This Korea Times editorial brings together a few things:
You see, Korea's GNP (that's Gross National Product) is now 15th in the world. That's pretty tootin' high; however, its GNH (that's Gross National Happiness) is a dismal 68th. Now, the article trots out some of the usual statistics about the birthrate, the suicide rate, the economy, and job stability, but it also brings up this one:
Only four Koreans have died of swine flu so far. Just four. Yet despite only four Koreans dying from it, the response has been not far off from a national panic -- students getting their temperatures taken on their way into school, people flinching at every sniffle beside them on the subway, and government PSAs, contingency plans, and some big talk about canceling all kinds of things. No Korean children have died of swine flu so far, according to the article, yet teachers are making them all pass the ear-mometer test before they come to school.

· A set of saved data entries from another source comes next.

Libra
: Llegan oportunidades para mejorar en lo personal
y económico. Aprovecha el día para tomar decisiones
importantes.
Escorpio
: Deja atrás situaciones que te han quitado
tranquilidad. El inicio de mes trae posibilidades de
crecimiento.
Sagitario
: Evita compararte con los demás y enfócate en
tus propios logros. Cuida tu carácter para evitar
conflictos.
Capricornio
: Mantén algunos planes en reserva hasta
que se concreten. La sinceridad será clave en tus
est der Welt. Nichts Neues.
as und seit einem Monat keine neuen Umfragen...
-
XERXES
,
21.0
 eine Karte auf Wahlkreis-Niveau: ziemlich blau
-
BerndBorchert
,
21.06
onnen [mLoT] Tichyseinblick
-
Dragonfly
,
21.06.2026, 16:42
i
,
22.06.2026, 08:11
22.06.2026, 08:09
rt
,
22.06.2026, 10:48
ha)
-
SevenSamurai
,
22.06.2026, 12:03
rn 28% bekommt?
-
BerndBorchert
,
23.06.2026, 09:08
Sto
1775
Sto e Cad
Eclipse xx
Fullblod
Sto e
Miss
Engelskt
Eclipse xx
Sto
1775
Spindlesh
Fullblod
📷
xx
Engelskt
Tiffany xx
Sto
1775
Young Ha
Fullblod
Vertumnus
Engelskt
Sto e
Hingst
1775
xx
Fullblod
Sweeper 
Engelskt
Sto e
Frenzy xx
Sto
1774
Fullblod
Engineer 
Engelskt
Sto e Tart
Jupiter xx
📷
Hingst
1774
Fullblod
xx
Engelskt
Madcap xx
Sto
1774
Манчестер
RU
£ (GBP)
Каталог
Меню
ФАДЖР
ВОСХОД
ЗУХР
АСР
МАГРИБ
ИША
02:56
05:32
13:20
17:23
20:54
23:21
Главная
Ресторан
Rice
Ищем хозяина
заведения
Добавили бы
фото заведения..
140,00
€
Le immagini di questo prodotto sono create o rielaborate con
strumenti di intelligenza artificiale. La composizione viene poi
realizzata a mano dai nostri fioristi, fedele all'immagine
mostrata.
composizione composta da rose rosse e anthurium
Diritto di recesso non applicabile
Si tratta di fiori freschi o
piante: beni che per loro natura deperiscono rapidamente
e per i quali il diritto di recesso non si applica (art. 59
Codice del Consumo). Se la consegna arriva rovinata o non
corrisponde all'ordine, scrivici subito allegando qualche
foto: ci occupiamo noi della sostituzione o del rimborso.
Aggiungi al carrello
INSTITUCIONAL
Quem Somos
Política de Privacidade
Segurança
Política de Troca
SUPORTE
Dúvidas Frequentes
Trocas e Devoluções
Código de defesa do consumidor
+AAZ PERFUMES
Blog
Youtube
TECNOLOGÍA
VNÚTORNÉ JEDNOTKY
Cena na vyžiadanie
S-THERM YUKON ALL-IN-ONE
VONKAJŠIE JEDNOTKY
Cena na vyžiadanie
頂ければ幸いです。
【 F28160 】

On the other hand, hundreds of Korean youths commit suicide every year. How bad would the swine flu have to get to equal the number of Korean young people who have killed themselves in the last five years?
So the question of the day is: Wouldn't it be nice if Korea's leadership threw up their hands with equal urgency over a threat that has been killing, and will continue to kill, many, many more people than have been killed by the flu so far? What would that look like, and how would life change for the people at the highest suicide risk?